A walking tour of Christopher Wren architecture in the City of London

A walking tour of Christopher Wren architecture in the City of London

Take an architectural walking tour in the City of London to see some highlights from our Christopher Wren London Map with map author Owen Hopkins, architectural writer, curator and Director of the Farrell Centre at Newcastle University. The tour starts at St Paul’s Cathedral and ends at Wren’s most celebrated church, St Stephen Wallbrook.

St Paul's CathedralSt Paul's Cathedral. Photography: Nigel Green


St Paul’s Cathedral

Where else to begin than St Paul’s Cathedral. It’s undoubtedly a masterpiece, yet the building that stands today is actually the result of a series of compromises. Wren had originally wanted a classical centralised plan on the model of St Peter’s in Rome. And his preferred design – the ‘Great Model’ design – so named after the massive model created of it which survives and can actually be visited in the present cathedral’s ‘Trophy Room’ – would certainly have been its rival in scale and magnificence. However, the clergy preferred a traditional longitudinal plan along medieval lines.

Wren's solution was, in effect, to combine these two opposing approaches, something which took all his invention and ingenuity: from the first-floor screen walls on the perimeter, which hide the building's traditional section, to the three-in-one structure of the dome which avoids a tunnel effect when looking up from the inside while ensuring it has the requisite scale and presence on the skyline. While the building is full of moments of classical harmony and order, not least the dome – surely the most perfect ever created – for me, it’s actually these compromises that give the cathedral its energy and vigour.



Temple Bar

If you enter St Paul’s Cathedral and follow the visitor route, you will exit via the crypt.
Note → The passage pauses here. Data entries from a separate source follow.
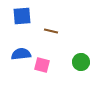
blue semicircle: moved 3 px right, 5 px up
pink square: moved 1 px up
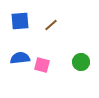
blue square: moved 2 px left, 5 px down
brown line: moved 6 px up; rotated 56 degrees counterclockwise
blue semicircle: moved 1 px left, 4 px down
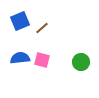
blue square: rotated 18 degrees counterclockwise
brown line: moved 9 px left, 3 px down
pink square: moved 5 px up
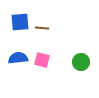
blue square: moved 1 px down; rotated 18 degrees clockwise
brown line: rotated 48 degrees clockwise
blue semicircle: moved 2 px left
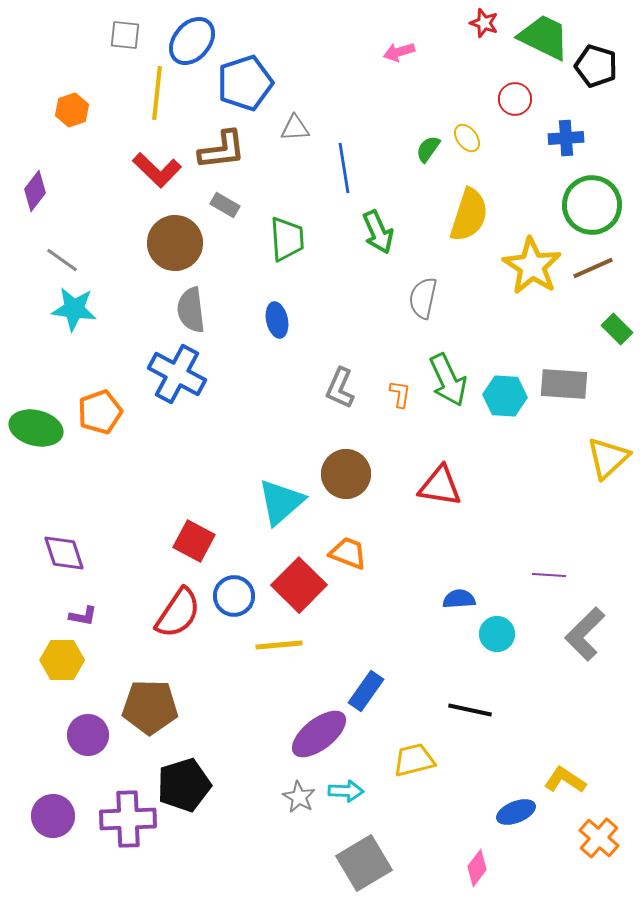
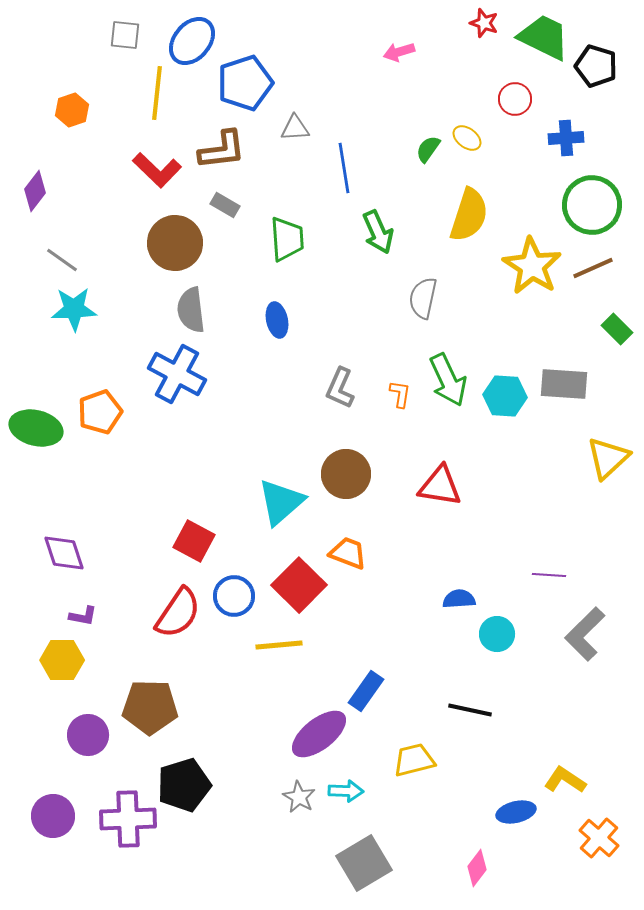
yellow ellipse at (467, 138): rotated 16 degrees counterclockwise
cyan star at (74, 309): rotated 9 degrees counterclockwise
blue ellipse at (516, 812): rotated 9 degrees clockwise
As you reach the top of the stairs, you will see straight in front of you the next stop on the tour: Temple Bar.

But, this wasn’t Temple Bar’s original location. It originally stood at the intersection of Fleet Street and Strand, marking the ceremonial threshold between the Cities of Westminster and London. The previous Temple Bar had escaped the Great Fire but it was decided to rebuild it anyway and to reimagine it as a celebration of the Stuart dynasty. On the side facing Paternoster Square are statues of James I and his queen consort Anne of Denmark, while facing St Paul’s are his son Charles I, whose execution in 1649 ushered in eleven years of Commonwealth, and his son Charles II who was restored to the monarchy in 1660.

The structure was taken down at the end of the nineteenth century and only returned to London in 2004 with the redevelopment of Paternoster Square. While frequently attributed to Wren, it was probably not by him, though is in his style.

Sy Mary Le BowSt Mary le Bow. Photography: Nigel Green


St Mary le Bow

A building that is certainly by Wren is St Mary le Bow which you reach by leaving Paternoster Square, walking past St Paul’s Underground Station and then down Cheapside. St Mary’s was one of the first churches to be completed and, unusually, with the spire was done at the same time.

The best way to think of this church is as a kind of experiment, of Wren working out what form a classical Anglican church built on the irregular plot of the previous medieval building might take. So, we have an interior modelled on the Basilica of Maxentius in the Forum in Rome (which Wren never visited but knew well from books) and a spire where we see Wren as a scientist-architect exploring how to create what is essentially a Gothic form using classical elements.



St Mary Aldermary

From St Mary le Bow, head down Bow Lane across Watling Street to St Mary Aldermary which now stands on the corner of Queen Victoria Street. This church is an unusual example of Wren working in the Gothic style.

Intellectually and practically, Wren was an avowed classicist and was very critical of Gothic architecture in his writings, seeing it as overly ornamental, illogical and frequently structurally unsound. But what he hated the most was what he called a 'medley' of different styles in the same building. Thus, when confronted with a partially surviving Gothic building, as here, he continued in that style, re-casing the existing tower and creating a beautifully light, fan-vaulted interior. Although Gothic in feel and to some extent in appearance, on closer inspection what we see is his own, improved version of the style.

St Stephen WallbrookSt Stephen Wallbrook interior. Photography: Nigel Green


St Stephen Wallbrook

Head from St Mary Aldermary up Queen Victoria Street to Wallbrook where you will see St Stephen Wallbrook – Wren's most celebrated church and rightly so. The simple exterior – indeed, the north wall is simple rubble masonry – with the exception of the spire gives little hint of the majestic space inside.

Stepping inside is surely one of the most revelatory experiences in the entire City of London. Rising up the steep entrance stair one arrives at a wonderfully light domed space. Today, worship takes place ‘in the round’, focused on Henry Moore’s monumental stone-hewed altar controversially installed in the late 1980s. But in Wren’s day, the emphasis would have been on the east end, with the pewing arranged in a cross axis underneath the dome. St Stephen's dome is often seen as a prototype for St Paul's, yet from the inside it is far more elegant and resolved, helped by the wonderful evenness of the light that bathes the interior.